Right now....WTIC (West Texas Intermediate Crude) is about $60 a barrel. Will it get to $85 before it gets to $35, OR will it get down to $35 before it gets to $85?
It will depend:
Scenario A: Global demand continues as BAU at about 94 mb/d. Tight and unconventional oil sources followed by old conventional fields hit peak and start to fall. Lost production not replaced by viable discoveries or technical developments. 'Alternative' energy sources not ready to fill the gap. Market forces run the price up, before the price collapses the global economy again and price tanks. So it will get to '$85' as production falls below 95 mb/d with strong demand before it eventually (after a time of wonder/misery) gets to '$35' as the enforced adoption of a non-fossil-fuelled economy occurs, whether folk like it or not. This is basically the catastrophic 'rush headlong off the cliff' scenario peak oilers have been fretting about since Hubbert.

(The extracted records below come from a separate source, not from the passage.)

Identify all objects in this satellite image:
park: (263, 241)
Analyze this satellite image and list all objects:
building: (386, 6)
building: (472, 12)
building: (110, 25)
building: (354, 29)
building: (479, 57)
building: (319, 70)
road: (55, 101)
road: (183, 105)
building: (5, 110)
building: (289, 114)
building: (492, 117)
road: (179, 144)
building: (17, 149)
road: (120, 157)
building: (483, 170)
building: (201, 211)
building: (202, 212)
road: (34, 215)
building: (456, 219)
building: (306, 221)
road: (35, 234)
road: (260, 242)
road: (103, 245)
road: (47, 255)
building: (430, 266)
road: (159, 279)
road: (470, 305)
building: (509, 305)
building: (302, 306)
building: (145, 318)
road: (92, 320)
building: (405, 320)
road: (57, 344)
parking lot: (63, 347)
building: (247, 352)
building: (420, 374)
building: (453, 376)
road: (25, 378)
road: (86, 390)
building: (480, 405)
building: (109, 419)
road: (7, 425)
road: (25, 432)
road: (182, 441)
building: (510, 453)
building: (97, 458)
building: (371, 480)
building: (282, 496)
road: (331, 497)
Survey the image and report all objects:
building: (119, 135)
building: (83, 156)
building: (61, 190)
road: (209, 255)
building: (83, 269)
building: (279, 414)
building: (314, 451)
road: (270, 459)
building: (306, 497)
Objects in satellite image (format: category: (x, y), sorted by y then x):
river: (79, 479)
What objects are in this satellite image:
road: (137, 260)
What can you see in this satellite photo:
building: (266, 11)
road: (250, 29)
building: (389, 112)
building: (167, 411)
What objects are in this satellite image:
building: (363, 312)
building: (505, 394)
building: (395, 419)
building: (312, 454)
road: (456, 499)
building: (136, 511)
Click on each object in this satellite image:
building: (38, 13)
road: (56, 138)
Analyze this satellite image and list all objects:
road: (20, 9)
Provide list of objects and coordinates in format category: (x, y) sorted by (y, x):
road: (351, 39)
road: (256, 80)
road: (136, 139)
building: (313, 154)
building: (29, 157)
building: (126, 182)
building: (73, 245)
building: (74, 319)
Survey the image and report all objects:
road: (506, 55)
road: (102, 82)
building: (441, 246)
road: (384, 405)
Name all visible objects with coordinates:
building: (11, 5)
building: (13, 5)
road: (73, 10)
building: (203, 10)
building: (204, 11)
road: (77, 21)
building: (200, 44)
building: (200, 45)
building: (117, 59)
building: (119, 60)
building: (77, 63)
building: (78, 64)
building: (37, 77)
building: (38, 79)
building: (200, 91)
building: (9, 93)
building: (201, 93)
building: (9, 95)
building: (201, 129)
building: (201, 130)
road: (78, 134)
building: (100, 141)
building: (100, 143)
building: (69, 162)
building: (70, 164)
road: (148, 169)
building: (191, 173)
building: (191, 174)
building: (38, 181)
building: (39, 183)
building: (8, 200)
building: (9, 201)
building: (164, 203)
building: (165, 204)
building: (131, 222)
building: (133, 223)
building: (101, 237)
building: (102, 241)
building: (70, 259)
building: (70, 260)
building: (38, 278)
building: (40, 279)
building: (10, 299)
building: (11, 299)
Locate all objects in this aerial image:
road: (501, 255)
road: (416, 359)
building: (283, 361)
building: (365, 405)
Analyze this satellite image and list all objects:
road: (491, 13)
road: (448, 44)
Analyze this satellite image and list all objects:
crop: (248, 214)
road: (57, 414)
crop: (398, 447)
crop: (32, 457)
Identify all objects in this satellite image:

Scenario B: By some majik, replacement technologies such as solar PV, wind, electric vehicles and ships etc kills demand for fossil fuels before the more sensitive fields peak. Demand drops away, never to return. Production collapses and any remaining oil required for 'essential services' becomes more valuable, but at much lower volumes. So it will get to '$35' (at 94 mb/d) before it gets to '$85' (at 25 mb/d). This is the 'rose-tinted spectacles' scenario of those who think we can avoid dramatic climate change by altering the energy-source mix in the very near future.
So for my money, I would take a quid either way, and see how it pans out. In the mean time I will put in another row of beans.